## Auftrag a
Unter welchem anderen Namen ist der Ausbildungspakt im Text über die Bremer Handelskammer auch bekannt?

═════ Text zum Lesen

Die Bremer Handelskammer will am Ausbildungspakt, auch „Bremer Vereinbarung“ genannt, festhalten. Das sagte Kammer-Hauptgeschäftsführer Matthias Fonger bei der Präsentation des statistischen Jahresberichts für das vergangene Jahr. Die langjährige und vertrauensvolle Zusammenarbeit der Partner im Ausbildungspakt müsse auch in Zukunft fortgesetzt werden. Als einen der ganz pragmatischen Gründe dafür nannte Fonger: „Ob Auszubildende, Studienabsolventen oder qualifizierte Fachleute: Viele Unternehmen finden keine geeigneten Mitarbeiterinnen oder Mitarbeiter. Um dem Fachkräftemangel entgegenzuwirken, ist Bildung eines der großen Zukunftsthemen für den Wirtschaftsstandort Bremen."
Allerdings bräuchten die Berufsschulen eine gute personelle und sachliche Ausstattung und Investitionen in die Gebäude. Und die Attraktivität der dualen Ausbildung müsse erhöht werden durch eine umfassende, gezielte und individuelle Berufsorientierung an den allgemeinbildenden Schulen.

══════════
═════ Eingaben

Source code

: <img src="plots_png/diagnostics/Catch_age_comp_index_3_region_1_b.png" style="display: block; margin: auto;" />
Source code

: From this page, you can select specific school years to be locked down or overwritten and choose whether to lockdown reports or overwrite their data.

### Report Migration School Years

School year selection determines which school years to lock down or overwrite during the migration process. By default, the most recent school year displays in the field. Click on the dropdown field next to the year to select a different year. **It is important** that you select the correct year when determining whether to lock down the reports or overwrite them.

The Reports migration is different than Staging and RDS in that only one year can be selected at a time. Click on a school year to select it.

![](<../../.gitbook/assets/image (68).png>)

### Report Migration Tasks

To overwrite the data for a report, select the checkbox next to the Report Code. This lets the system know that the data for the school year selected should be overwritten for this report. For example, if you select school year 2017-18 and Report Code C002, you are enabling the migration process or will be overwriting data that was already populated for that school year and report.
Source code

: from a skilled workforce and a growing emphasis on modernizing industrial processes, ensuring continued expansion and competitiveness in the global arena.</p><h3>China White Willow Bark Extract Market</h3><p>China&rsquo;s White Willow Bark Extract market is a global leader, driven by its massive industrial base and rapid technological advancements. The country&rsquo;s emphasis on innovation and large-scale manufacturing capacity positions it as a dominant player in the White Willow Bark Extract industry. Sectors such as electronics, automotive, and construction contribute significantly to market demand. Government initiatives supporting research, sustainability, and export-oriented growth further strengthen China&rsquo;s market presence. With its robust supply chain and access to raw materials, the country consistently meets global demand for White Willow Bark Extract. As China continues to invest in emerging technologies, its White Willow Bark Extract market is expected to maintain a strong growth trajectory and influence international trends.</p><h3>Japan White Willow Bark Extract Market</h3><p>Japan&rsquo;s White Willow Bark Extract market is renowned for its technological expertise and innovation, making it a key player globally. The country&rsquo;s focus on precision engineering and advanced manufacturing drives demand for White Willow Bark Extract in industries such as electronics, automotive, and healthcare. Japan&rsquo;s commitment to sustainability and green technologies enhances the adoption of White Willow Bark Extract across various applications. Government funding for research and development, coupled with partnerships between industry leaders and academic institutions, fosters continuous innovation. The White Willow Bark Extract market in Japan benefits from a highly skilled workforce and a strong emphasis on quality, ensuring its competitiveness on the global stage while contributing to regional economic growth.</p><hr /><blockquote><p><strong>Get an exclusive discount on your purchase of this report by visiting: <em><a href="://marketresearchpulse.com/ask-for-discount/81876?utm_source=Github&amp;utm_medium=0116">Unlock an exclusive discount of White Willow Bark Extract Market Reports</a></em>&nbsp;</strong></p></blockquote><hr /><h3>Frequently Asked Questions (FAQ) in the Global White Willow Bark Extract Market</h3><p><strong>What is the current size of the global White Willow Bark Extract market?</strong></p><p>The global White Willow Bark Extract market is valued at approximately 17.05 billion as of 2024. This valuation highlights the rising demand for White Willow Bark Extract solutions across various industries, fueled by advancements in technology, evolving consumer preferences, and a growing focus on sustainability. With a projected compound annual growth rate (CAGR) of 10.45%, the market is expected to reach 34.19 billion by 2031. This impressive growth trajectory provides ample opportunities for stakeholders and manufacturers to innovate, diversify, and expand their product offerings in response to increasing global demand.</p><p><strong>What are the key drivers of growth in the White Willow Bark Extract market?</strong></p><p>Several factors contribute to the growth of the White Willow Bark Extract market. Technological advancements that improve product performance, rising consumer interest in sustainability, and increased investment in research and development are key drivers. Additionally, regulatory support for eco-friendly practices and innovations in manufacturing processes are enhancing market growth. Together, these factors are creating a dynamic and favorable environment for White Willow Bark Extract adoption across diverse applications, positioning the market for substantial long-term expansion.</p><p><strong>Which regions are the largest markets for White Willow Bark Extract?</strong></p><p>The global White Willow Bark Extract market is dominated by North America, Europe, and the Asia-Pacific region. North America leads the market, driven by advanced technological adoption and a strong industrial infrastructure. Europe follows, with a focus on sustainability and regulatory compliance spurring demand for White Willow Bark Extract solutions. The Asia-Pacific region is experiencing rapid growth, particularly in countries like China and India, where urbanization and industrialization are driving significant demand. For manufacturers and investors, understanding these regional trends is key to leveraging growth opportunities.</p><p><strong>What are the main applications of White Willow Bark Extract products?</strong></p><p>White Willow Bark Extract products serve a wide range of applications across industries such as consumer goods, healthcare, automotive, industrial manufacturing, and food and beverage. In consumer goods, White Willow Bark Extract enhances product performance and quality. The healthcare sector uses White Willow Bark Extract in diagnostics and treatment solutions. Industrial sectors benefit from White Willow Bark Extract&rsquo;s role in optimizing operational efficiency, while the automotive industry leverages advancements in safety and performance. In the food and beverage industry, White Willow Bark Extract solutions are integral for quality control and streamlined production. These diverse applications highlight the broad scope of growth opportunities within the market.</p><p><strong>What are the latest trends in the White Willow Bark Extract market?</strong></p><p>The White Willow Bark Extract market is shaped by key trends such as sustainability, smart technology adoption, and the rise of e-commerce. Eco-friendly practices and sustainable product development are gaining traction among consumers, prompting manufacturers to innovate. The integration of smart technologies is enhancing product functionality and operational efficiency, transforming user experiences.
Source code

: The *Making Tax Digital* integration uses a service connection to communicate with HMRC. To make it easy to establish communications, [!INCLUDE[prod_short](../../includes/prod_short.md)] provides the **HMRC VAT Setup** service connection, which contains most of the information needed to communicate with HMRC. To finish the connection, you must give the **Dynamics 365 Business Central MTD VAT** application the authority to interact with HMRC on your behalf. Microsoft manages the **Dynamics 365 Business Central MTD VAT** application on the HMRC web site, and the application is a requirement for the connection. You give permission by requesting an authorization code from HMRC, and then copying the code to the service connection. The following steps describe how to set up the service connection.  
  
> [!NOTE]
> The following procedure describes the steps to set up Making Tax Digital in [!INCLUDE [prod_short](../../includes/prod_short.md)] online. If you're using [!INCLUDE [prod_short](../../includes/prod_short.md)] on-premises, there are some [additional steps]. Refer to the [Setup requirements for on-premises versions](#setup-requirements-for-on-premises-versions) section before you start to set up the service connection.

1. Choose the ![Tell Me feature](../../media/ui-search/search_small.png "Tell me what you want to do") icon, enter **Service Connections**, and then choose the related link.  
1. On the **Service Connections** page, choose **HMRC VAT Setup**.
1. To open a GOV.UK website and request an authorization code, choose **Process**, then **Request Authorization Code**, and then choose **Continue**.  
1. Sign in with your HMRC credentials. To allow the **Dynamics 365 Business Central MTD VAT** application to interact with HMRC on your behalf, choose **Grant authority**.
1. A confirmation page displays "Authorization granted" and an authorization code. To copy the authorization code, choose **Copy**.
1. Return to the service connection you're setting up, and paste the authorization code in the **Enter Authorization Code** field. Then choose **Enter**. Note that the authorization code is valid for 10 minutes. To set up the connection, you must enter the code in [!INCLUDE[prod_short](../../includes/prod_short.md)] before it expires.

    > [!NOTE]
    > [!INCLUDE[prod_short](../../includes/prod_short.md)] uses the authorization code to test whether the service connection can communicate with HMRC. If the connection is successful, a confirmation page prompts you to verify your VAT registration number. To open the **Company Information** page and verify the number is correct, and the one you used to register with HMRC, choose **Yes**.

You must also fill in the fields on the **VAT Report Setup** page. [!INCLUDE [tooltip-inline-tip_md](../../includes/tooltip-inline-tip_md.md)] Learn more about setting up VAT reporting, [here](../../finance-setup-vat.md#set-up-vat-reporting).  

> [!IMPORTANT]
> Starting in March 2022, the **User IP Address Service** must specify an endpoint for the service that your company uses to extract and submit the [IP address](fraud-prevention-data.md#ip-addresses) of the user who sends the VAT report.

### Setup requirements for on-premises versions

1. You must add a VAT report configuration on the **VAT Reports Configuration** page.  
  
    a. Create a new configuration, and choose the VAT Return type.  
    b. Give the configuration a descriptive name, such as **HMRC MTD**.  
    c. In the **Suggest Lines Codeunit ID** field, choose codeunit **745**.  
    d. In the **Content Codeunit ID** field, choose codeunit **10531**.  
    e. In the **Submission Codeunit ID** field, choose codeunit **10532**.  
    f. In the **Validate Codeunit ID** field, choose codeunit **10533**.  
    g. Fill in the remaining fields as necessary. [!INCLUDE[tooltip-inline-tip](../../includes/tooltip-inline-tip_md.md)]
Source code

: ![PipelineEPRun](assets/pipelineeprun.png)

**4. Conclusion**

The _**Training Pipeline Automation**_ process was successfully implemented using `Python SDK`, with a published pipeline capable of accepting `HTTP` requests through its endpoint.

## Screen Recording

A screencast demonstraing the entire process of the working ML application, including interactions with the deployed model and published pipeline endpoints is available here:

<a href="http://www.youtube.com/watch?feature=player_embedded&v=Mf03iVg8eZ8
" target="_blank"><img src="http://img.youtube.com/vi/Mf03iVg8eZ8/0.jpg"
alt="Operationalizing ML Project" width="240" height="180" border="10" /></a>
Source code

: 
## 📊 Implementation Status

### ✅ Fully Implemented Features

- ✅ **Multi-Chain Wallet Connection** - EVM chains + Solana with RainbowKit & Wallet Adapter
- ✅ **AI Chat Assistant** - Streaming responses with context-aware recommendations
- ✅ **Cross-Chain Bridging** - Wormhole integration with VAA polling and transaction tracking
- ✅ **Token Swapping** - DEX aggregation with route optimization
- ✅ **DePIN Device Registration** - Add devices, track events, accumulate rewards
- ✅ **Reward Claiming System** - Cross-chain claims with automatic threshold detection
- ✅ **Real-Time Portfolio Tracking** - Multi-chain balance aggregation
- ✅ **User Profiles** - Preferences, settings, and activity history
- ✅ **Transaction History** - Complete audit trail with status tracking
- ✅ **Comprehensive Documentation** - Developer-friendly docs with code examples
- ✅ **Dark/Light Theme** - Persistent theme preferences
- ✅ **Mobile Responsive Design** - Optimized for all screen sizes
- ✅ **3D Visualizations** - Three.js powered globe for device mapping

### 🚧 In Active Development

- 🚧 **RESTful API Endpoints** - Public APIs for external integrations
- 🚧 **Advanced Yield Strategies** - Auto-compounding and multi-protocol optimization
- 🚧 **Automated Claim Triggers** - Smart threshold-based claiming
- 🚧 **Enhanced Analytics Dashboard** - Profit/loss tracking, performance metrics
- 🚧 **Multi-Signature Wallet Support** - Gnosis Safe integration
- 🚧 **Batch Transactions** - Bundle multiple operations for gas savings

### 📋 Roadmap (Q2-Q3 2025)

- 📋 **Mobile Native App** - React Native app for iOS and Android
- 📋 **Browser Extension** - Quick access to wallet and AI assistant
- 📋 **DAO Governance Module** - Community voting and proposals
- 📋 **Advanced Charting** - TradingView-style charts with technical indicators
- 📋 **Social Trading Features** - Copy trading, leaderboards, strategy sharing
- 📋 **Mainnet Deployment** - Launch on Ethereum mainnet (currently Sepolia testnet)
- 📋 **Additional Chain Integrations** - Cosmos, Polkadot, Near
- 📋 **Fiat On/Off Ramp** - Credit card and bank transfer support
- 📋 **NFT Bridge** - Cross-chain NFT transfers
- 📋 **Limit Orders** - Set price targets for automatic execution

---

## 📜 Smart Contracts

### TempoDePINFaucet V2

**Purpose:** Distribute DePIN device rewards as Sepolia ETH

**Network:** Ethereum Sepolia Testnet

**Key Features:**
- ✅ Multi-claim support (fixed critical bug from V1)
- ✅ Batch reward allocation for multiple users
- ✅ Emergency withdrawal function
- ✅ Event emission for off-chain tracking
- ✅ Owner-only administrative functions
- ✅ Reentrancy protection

══════════

## Auftrag b
Schreib in den Einträgen die Zeilen von der Zeile mit „overwrite their data.“ bis zur Zeile mit „### Report Migration School Years“ noch einmal ab und benenne dabei „Migration“ in „Transfer“ um. Alles andere bleibt gleich.

## Schriftliche Antwort a
„Bremer Vereinbarung“

## Schriftliche Antwort b
: From this page, you can select specific school years to be locked down or overwritten and choose whether to lockdown reports or overwrite their data.

### Report Transfer School Years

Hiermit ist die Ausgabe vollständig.